Wednesday, March 12, 2008

Lifetimes

This entry started out as a thought I had while riding to work the other day. Actually, my train of thought started out with thoughts of buying a new printer for our computer, to the fact that I hope it lasts until the inks run out of the brand new cartridges I just put in, to my dad's buying ink for his Dell...

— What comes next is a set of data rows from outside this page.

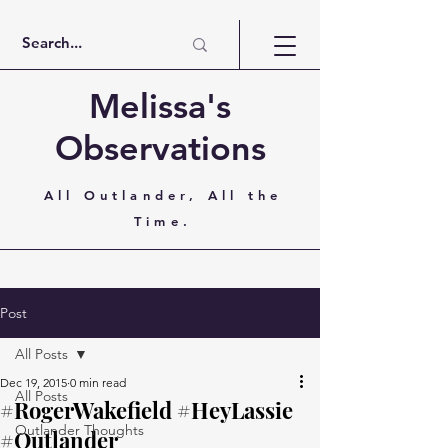
Melissa's
Observations
All Outlander, All the
Time.
Post
All Posts
Dec 19, 2015
0 min read
All Posts
#RogerWakefield #HeyLassie
Outlander Thoughts
#Outlander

And I started thinking about lifetimes. I loved Laura Ingalls Wilder's books when I was a kid. She was born in 1867 and died in 1957. She crossed the country in a covered wagon and lived almost long enough to see Sputnik. It just seems as though my life, our present-day lives, won't encompass such startling change. But then I thought of my dad and I had to laugh. I called him that evening and said, "What do you imagine you would have thought if, when you were a little boy growing up in Berlin, Pennsylvania, in the 1920's, someone had come to you to say 'When you're grown up, you will be having casual conversations by phone with people in India about ordering ink for your computer printer.'?"

So what are some of the really big changes in my lifetime? Well, you're reading one of them on another one of them. To be able to write something that anyone in the world could read, on a personal computer sitting in my house (or, in this case, my office)...well, that's pretty different. Cell phones, certainly. (Though the ability to be reached anytime, anywhere...I'm not sure that's one I love.) There have certainly been advances in medicine and space travel...

But really, it doesn't seem the same as covered wagon to space race, does it?

2 comments:

Melanie said...

Just the other day a coworker and I were discussing Laura Ingalls Wilder and all the changes she saw in her long lifetime.

The one in my own life that still makes me scratch my head when I think about it is not just the Internet, but specifically buying things online. The whole idea that whatever book, or yarn, or whatever I might want would be easily available with a few mouse clicks would have flabbergasted me when I was little.

I recently discovered your blog, and I'm really enjoying it.

Rooie said...

(blush)

Thank you.

They were talking, on NPR the other evening, to a 102 year old woman about the casinos in Alabama. Made me think of the things she must have seen.